EVANSDALE, Iowa — Hours after authorities announced a devastating find potentially linked to the missing cousins case, community members gathered in somber remembrance.
About 80 friends, neighbors and strangers huddle on the banks of Meyers Lake earlier tonight — a place synonymous with the girls’ disappearance since they vanished while riding bikes in town. The girls’ bicycles were found at the lake July 13, the day they went missing.
Many at Wednesday’s vigil gazed silently across the dark body of water. Several women tried to light candles inside plastic cups and protected the flame from chilling winds by covering the opening with cold hands.
“We shouldn’t be here. These were just innocent children,” said Barb Collins of Waterloo. “These girls should have been left alone to start with. They should be home safe in their beds.”
UPDATE: Two bodies found by hunters Wednesday afternoon may be those of missing cousins Lyric Cook and Elizabeth Collins, police said.
Black Hawk County Chief Deputy Rick Abben didn’t say the bodies found in an undisclosed “wooded area” are the two girls, but hinted the discovery may be the ending feared by thousands in Iowa and beyond.
“It’s definitely not the outcome that we wanted, obviously,” Abben said, appearing to fight back tears during a news conference in Evansdale. “This is a difficult thing for us to go through. It’s a difficult thing for the community.”

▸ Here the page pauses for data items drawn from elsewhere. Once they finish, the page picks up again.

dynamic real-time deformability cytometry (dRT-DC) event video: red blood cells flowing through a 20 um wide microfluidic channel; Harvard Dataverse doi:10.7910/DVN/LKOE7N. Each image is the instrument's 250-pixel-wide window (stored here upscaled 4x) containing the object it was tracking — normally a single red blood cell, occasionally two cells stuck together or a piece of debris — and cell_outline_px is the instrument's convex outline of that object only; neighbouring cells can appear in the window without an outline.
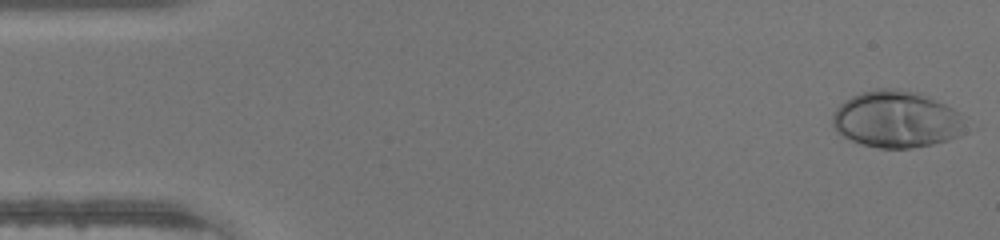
{"species": "human", "species_latin": "Homo sapiens", "temperature_condition": "warm", "stored_images_in_passage": 46, "camera_frame_rate_fps": 3000, "um_per_image_px": 0.085, "donor": {"sex": "male"}, "frame": {"image": 1, "passage_image": 1, "time_ms": 0.0, "image_size_px": [1000, 240], "cell_outline_px": [[960, 120], [956, 136], [948, 140], [932, 144], [912, 148], [880, 148], [864, 144], [852, 140], [836, 132], [832, 124], [832, 116], [836, 108], [844, 100], [860, 92], [876, 88], [896, 88], [920, 92], [952, 108], [956, 112]], "centroid_in_image_um": [76.08, 10.12], "position_along_channel_um": 8.9, "area_um2": 43.29}}
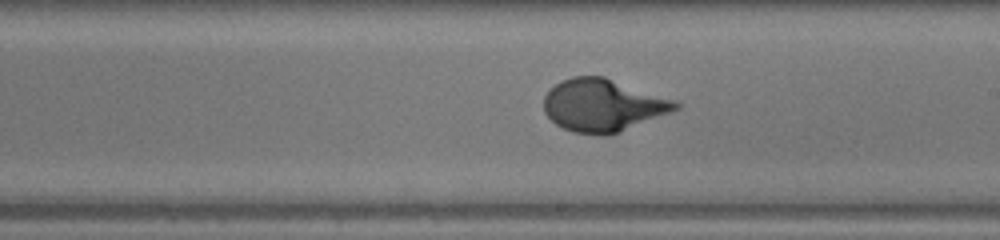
{"frame": {"image": 2, "passage_image": 26, "time_ms": 8.333, "image_size_px": [1000, 240], "cell_outline_px": [[680, 108], [620, 132], [608, 136], [600, 136], [572, 132], [556, 124], [544, 112], [544, 96], [560, 80], [572, 76], [604, 76], [676, 100], [680, 104]], "centroid_in_image_um": [51.25, 8.95], "position_along_channel_um": 237.7, "area_um2": 40.4}}
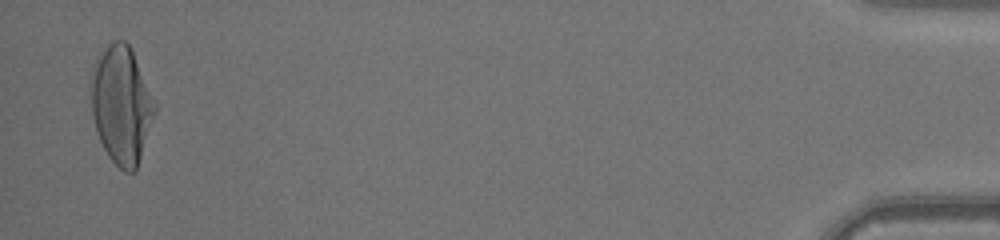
{"frame": {"image": 3, "passage_image": 45, "time_ms": 14.667, "image_size_px": [1000, 240], "cell_outline_px": [[156, 112], [136, 172], [124, 172], [108, 156], [96, 132], [92, 112], [92, 80], [96, 56], [108, 44], [116, 40], [124, 40], [128, 44], [132, 52], [156, 104]], "centroid_in_image_um": [10.33, 8.95], "position_along_channel_um": 424.9, "area_um2": 43.23}}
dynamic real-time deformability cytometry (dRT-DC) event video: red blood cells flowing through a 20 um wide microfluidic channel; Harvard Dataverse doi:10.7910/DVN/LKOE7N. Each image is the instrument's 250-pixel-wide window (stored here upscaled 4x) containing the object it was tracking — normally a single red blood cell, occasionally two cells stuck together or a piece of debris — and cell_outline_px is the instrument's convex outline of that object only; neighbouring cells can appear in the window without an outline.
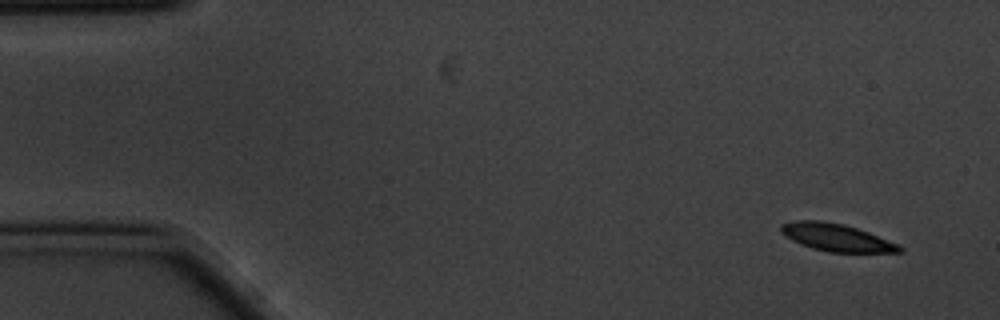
{"species": "common noctule bat (a hibernating species)", "species_latin": "Nyctalus noctula", "temperature_condition": "cold", "stored_images_in_passage": 8, "camera_frame_rate_fps": 3000, "um_per_image_px": 0.085, "animal": {"sex": "male", "body_mass_g": 20.1, "forearm_length_mm": 53.5}, "frame": {"image": 1, "passage_image": 1, "time_ms": 0.0, "image_size_px": [1000, 320], "cell_outline_px": [[904, 252], [828, 252], [812, 248], [800, 244], [784, 236], [780, 232], [780, 224], [796, 220], [824, 220], [844, 224], [868, 232], [900, 244], [904, 248]], "centroid_in_image_um": [71.09, 20.18], "position_along_channel_um": 13.9, "area_um2": 19.19}}
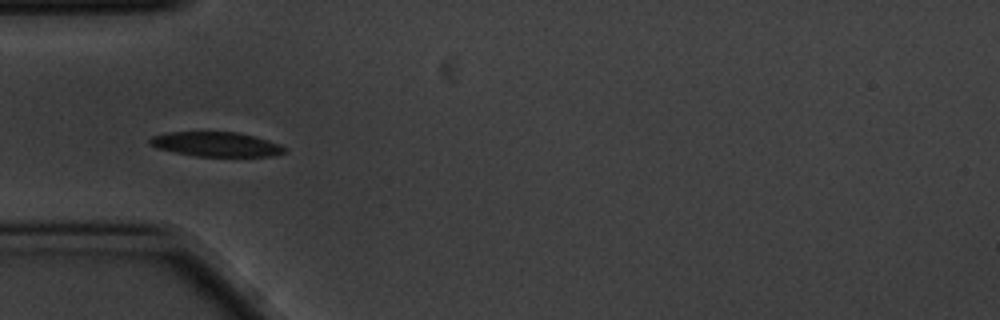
{"frame": {"image": 2, "passage_image": 5, "time_ms": 1.333, "image_size_px": [1000, 320], "cell_outline_px": [[288, 152], [276, 156], [196, 156], [156, 148], [148, 144], [148, 140], [152, 136], [168, 132], [236, 132], [256, 136], [280, 144], [288, 148]], "centroid_in_image_um": [18.42, 12.26], "position_along_channel_um": 66.6, "area_um2": 19.48}}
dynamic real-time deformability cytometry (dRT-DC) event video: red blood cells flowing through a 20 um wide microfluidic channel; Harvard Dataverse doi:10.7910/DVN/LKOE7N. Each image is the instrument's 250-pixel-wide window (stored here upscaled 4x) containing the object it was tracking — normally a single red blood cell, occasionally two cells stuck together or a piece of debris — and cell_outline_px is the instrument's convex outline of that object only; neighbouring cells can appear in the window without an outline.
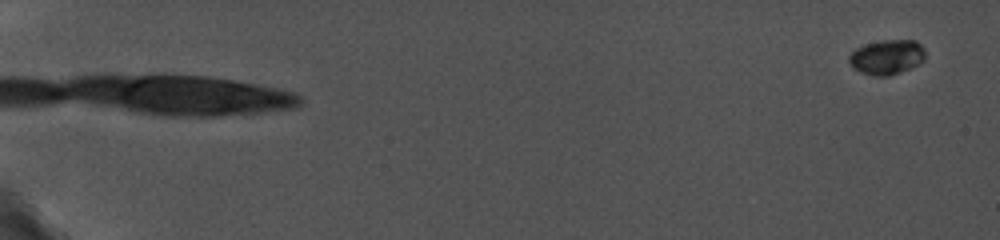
{"species": "common noctule bat (a hibernating species)", "species_latin": "Nyctalus noctula", "temperature_condition": "cold", "stored_images_in_passage": 57, "camera_frame_rate_fps": 5000, "um_per_image_px": 0.085, "animal": {"sex": "female", "body_mass_g": 19.0, "forearm_length_mm": 56.7}, "frame": {"image": 1, "passage_image": 4, "time_ms": 1.0, "image_size_px": [1000, 240], "cell_outline_px": [[924, 60], [912, 68], [888, 76], [876, 76], [860, 72], [852, 68], [848, 60], [848, 56], [856, 48], [864, 44], [880, 40], [916, 40], [924, 48]], "centroid_in_image_um": [75.37, 4.85], "position_along_channel_um": 9.6, "area_um2": 15.61}}
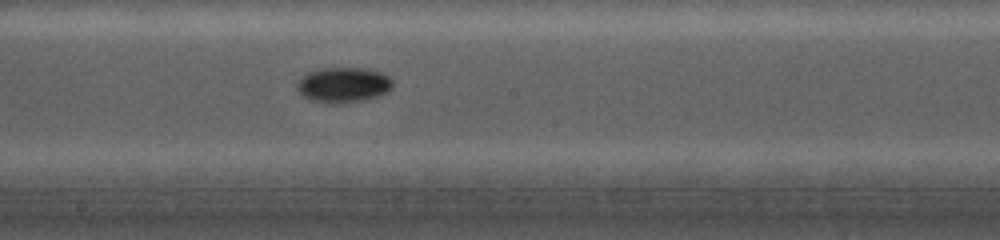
{"frame": {"image": 2, "passage_image": 40, "time_ms": 12.2, "image_size_px": [1000, 240], "cell_outline_px": [[392, 88], [388, 92], [364, 100], [332, 104], [312, 100], [304, 96], [296, 88], [296, 80], [308, 72], [320, 68], [360, 68], [384, 72], [392, 80]], "centroid_in_image_um": [29.17, 7.2], "position_along_channel_um": 219.0, "area_um2": 19.71}}
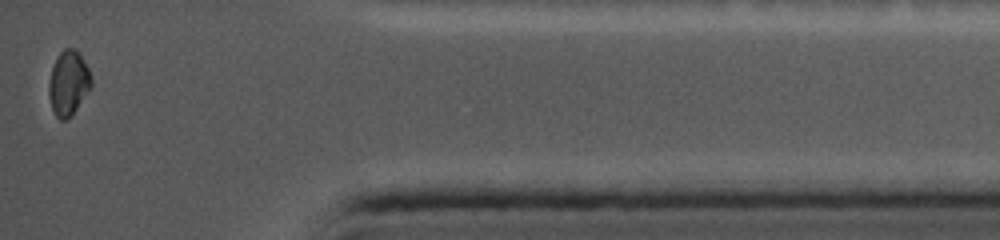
{"frame": {"image": 3, "passage_image": 57, "time_ms": 18.2, "image_size_px": [1000, 240], "cell_outline_px": [[92, 88], [76, 108], [64, 120], [60, 120], [56, 116], [52, 108], [48, 96], [48, 84], [52, 68], [60, 52], [64, 48], [72, 48], [80, 56], [88, 68], [92, 80]], "centroid_in_image_um": [5.81, 7.06], "position_along_channel_um": 429.4, "area_um2": 15.66}}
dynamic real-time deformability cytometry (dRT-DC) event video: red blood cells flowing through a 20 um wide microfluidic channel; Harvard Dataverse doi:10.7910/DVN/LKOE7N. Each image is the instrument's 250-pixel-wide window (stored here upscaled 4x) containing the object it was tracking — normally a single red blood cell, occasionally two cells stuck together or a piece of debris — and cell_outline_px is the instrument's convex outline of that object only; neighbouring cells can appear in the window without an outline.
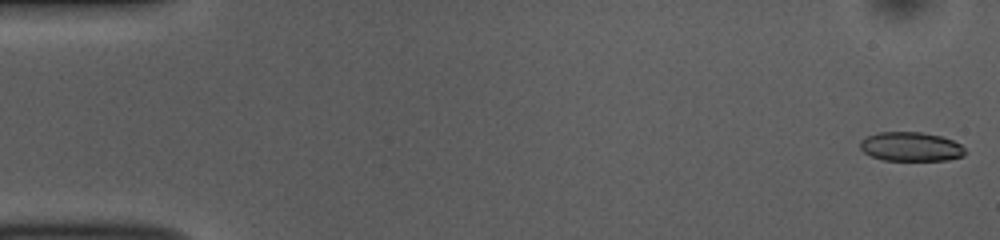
{"species": "common noctule bat (a hibernating species)", "species_latin": "Nyctalus noctula", "temperature_condition": "room temperature", "stored_images_in_passage": 53, "camera_frame_rate_fps": 3000, "um_per_image_px": 0.085, "animal": {"sex": "female", "body_mass_g": 10.0, "forearm_length_mm": 53.1}, "frame": {"image": 1, "passage_image": 1, "time_ms": 0.0, "image_size_px": [1000, 240], "cell_outline_px": [[964, 156], [948, 160], [884, 160], [872, 156], [864, 152], [860, 148], [860, 140], [868, 136], [880, 132], [920, 132], [940, 136], [952, 140], [960, 144], [964, 148]], "centroid_in_image_um": [77.42, 12.47], "position_along_channel_um": 7.6, "area_um2": 17.69}}
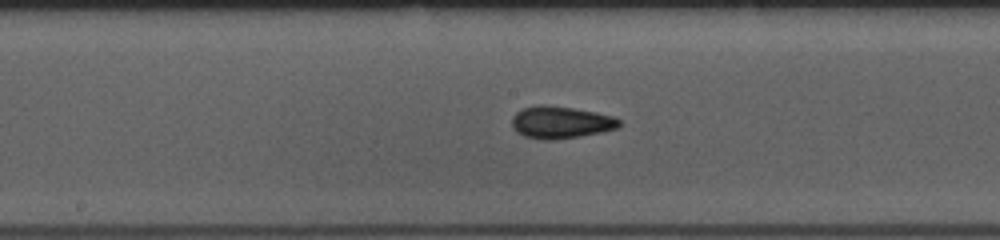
{"frame": {"image": 2, "passage_image": 27, "time_ms": 8.667, "image_size_px": [1000, 240], "cell_outline_px": [[620, 124], [616, 128], [600, 132], [580, 136], [552, 140], [544, 140], [524, 136], [516, 132], [512, 128], [512, 116], [516, 112], [524, 108], [536, 104], [544, 104], [572, 108], [596, 112], [612, 116], [620, 120]], "centroid_in_image_um": [47.61, 10.39], "position_along_channel_um": 200.6, "area_um2": 20.11}}
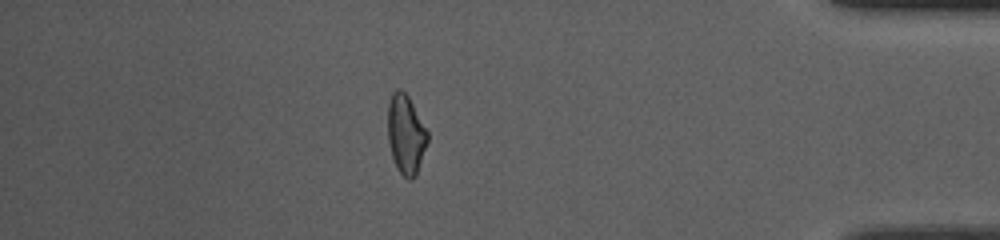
{"frame": {"image": 3, "passage_image": 46, "time_ms": 15.0, "image_size_px": [1000, 240], "cell_outline_px": [[428, 140], [416, 176], [412, 180], [408, 180], [400, 172], [392, 156], [388, 140], [388, 104], [392, 92], [396, 88], [400, 88], [408, 96], [428, 132]], "centroid_in_image_um": [34.49, 11.41], "position_along_channel_um": 400.7, "area_um2": 18.21}, "authors_computed_cell_mechanics": {"area_um2": 18.8428, "velocity_mm_per_s": 3.7825, "shape_relaxation_time_tau1_ms": 3.5831, "shape_relaxation_time_tau2_ms": 2.2458, "deformation_change_tau1": 0.1304, "deformation_change_tau2": 0.0982}}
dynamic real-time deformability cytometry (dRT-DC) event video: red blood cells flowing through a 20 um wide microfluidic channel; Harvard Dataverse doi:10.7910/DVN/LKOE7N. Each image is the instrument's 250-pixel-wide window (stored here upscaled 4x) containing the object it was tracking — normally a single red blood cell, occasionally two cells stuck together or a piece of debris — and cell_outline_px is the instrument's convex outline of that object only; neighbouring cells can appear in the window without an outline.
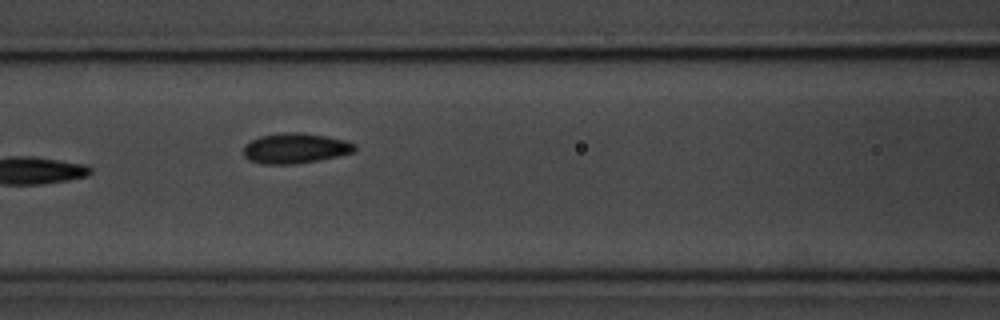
{"species": "common noctule bat (a hibernating species)", "species_latin": "Nyctalus noctula", "temperature_condition": "room temperature", "stored_images_in_passage": 7, "camera_frame_rate_fps": 3000, "um_per_image_px": 0.085, "animal": {"sex": "male", "body_mass_g": 20.1, "forearm_length_mm": 53.5}, "frame": {"image": 1, "passage_image": 4, "time_ms": 3.333, "image_size_px": [1000, 320], "cell_outline_px": [[356, 152], [320, 160], [296, 164], [264, 164], [248, 160], [244, 156], [244, 144], [260, 136], [284, 132], [304, 132], [328, 136], [344, 140], [356, 144]], "centroid_in_image_um": [25.12, 12.6], "position_along_channel_um": 141.5, "area_um2": 19.88}}
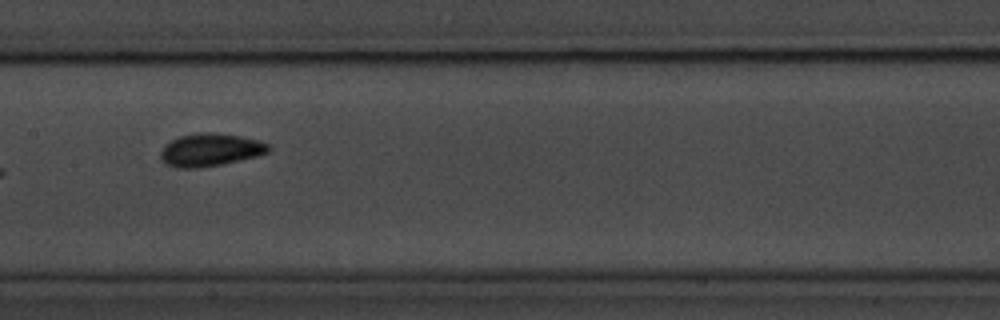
{"frame": {"image": 2, "passage_image": 5, "time_ms": 4.667, "image_size_px": [1000, 320], "cell_outline_px": [[272, 148], [268, 152], [256, 156], [224, 164], [200, 168], [176, 168], [164, 164], [160, 156], [160, 152], [164, 144], [180, 136], [196, 132], [208, 132], [240, 136], [256, 140], [268, 144]], "centroid_in_image_um": [17.83, 12.75], "position_along_channel_um": 189.6, "area_um2": 20.75}}
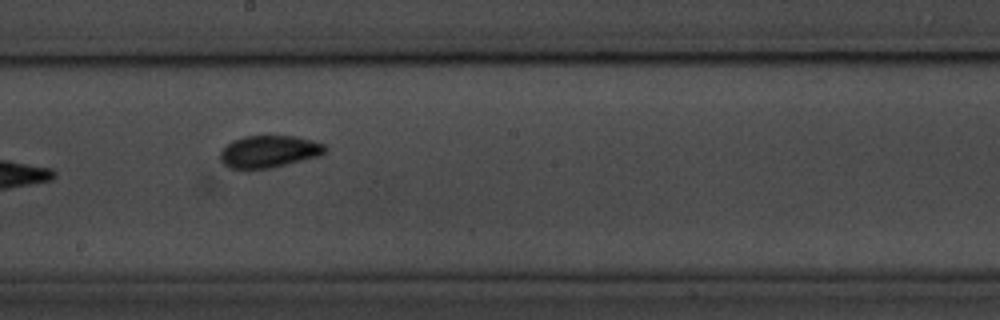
{"frame": {"image": 3, "passage_image": 6, "time_ms": 5.667, "image_size_px": [1000, 320], "cell_outline_px": [[328, 148], [320, 156], [272, 168], [228, 168], [220, 160], [220, 152], [232, 140], [244, 136], [296, 136], [312, 140], [324, 144]], "centroid_in_image_um": [22.88, 12.87], "position_along_channel_um": 225.3, "area_um2": 19.65}}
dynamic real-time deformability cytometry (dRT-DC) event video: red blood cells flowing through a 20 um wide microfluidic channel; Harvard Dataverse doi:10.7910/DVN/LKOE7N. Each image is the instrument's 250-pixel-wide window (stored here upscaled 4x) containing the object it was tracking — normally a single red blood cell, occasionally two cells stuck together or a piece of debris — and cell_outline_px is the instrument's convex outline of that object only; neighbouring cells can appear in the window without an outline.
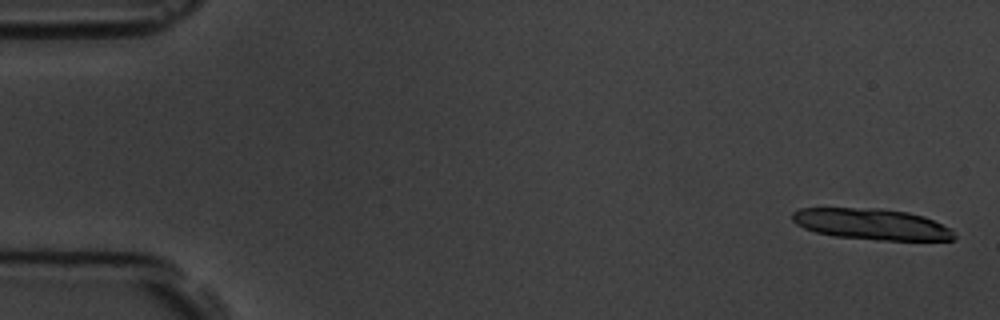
{"species": "common noctule bat (a hibernating species)", "species_latin": "Nyctalus noctula", "temperature_condition": "room temperature", "stored_images_in_passage": 10, "camera_frame_rate_fps": 3000, "um_per_image_px": 0.085, "animal": {"sex": "male", "body_mass_g": 19.5, "forearm_length_mm": 54.6}, "frame": {"image": 1, "passage_image": 1, "time_ms": 0.0, "image_size_px": [1000, 320], "cell_outline_px": [[956, 236], [952, 240], [876, 240], [836, 236], [816, 232], [804, 228], [796, 224], [792, 220], [792, 212], [800, 208], [880, 208], [908, 212], [924, 216], [948, 228]], "centroid_in_image_um": [74.05, 19.05], "position_along_channel_um": 11.0, "area_um2": 29.19}}
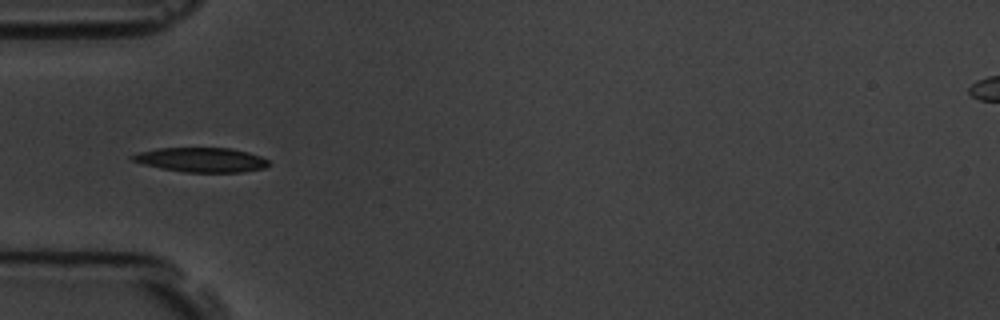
{"frame": {"image": 2, "passage_image": 6, "time_ms": 5.667, "image_size_px": [1000, 320], "cell_outline_px": [[272, 164], [264, 168], [240, 172], [184, 172], [160, 168], [144, 164], [132, 160], [128, 156], [140, 152], [156, 148], [232, 148], [248, 152], [260, 156], [268, 160]], "centroid_in_image_um": [17.12, 13.58], "position_along_channel_um": 67.9, "area_um2": 19.48}}
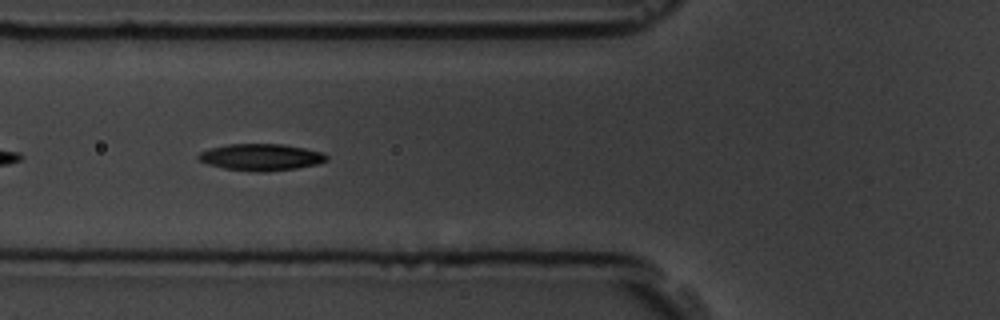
{"frame": {"image": 3, "passage_image": 7, "time_ms": 6.667, "image_size_px": [1000, 320], "cell_outline_px": [[328, 160], [316, 164], [296, 168], [264, 172], [256, 172], [224, 168], [208, 164], [200, 160], [196, 156], [200, 152], [208, 148], [228, 144], [284, 144], [324, 152], [328, 156]], "centroid_in_image_um": [22.19, 13.35], "position_along_channel_um": 103.6, "area_um2": 20.0}}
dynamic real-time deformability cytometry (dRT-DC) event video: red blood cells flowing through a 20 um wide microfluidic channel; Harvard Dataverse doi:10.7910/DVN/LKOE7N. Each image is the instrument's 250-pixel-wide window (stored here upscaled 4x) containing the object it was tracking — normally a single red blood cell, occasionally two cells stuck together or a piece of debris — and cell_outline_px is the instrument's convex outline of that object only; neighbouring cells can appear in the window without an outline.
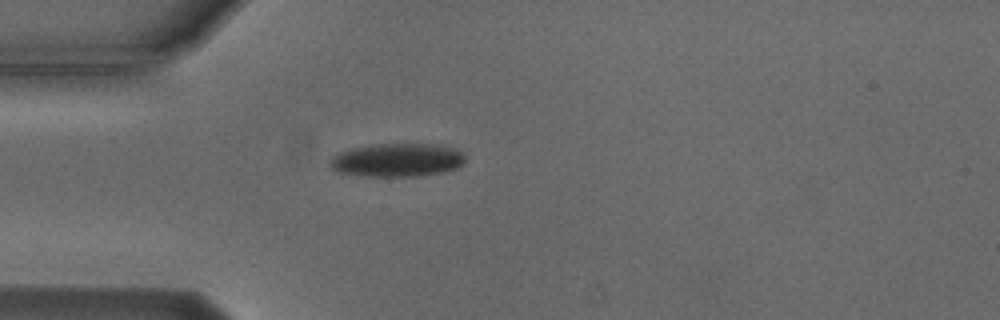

Abben said the remains have been taken to the state Medical Examiner’s office in Ankeny for positive identification. He said a press conference will be held Thursday afternoon to announce the results of that effort.
Abben declined to say where the bodies were found, noting “preserving the scene is paramount.”
Jennifer Lancaster, Department of Natural Resources law enforcement supervisor for northeast Iowa, said DNR conservation officers have been involved with the recovery, but they, like all involved officers from all agencies, have been instructed not to comment on the specific location, which is being investigated as a crime scene.
Lancaster said the odds of finding missing persons’ remains – or evidence of other crimes — increase during the shotgun deer season, when more than 70,000 hunters comb through remote woods and fields.
More Iowans are afield during the two shotgun deer seasons (Dec. 1-5 and Dec.8-16) than at any other time of the year, she said.
The images of the two girls’ smiling faces became a familiar, unsettling sight across Iowa on billboards, posters, bumper stickers, and even Halloween candy in the months after they went missing the afternoon of July 13, a Friday.
The girls were last seen around noon near downtown Evansdale. Their bicycles and Elizabeth’s cellphone were found along a trail on the southeast corner of Meyers Lake, in a city park just north of Interstate 380.
Evansdale Police and Fire Chief Kent Smock said investigators viewed the girls’ disappearance as a missing-person case but didn’t rule out the possibility of an abduction.
Hundreds of volunteers helped police search parks, ponds, and wooded areas near town over the first weekend the girls were missing.
On July 16, the Monday after the girls went missing, authorities began draining 5-acre Meyers Lake, while Black Hawk County Chief Deputy Rick Abben admitted investigators “grasping for straws.”
No bodies or other evidence were found in the lake.
“It wouldn’t be proper for me to stand here and tell you we have a theory because we don’t,” Abben told reporters. “We have two missing girls, and we have no idea why.”
By July 19, Lyric’s parents had consulted an attorney because they felt they were being treated as suspects, according to another family member.
Dan Morrissey has three drug convictions, including possession of marijuana and ingredients to make methamphetamine. He was also charged with domestic abuse causing bodily injury in August 2011, with trials on the charges set as early as August.
Those trials were postponed in late July.
Misty Morrissey, 34, pleaded guilty in 2003 in federal court to conspiracy to manufacture and distribute methamphetamine. She also has theft and alcohol violations in state court. In September 2011, her probation was revoked for violating its terms — including use of illegal drugs, excessive use of alcohol and failure to comply with drug tests — and is now on supervised release.
The case was officially reclassified from missing persons to an abduction July 20, the same day a judge granted prosecutors’ request to place Daniel Morrissey under pretrial supervision while he awaits trial on drug charges. Morrissey, who had been free on bond, will be supervised by parole officers.
Daniel Morrissey’s mother-in-law Wylma Cook said he had been giving investigators information on other methamphetamine makers in recent months to shave time off his own possible sentence. She said Morrissey had been expected to accept a plea agreement July 12, the day before the girls vanished, but decided not to do so because he was not ready to go jail.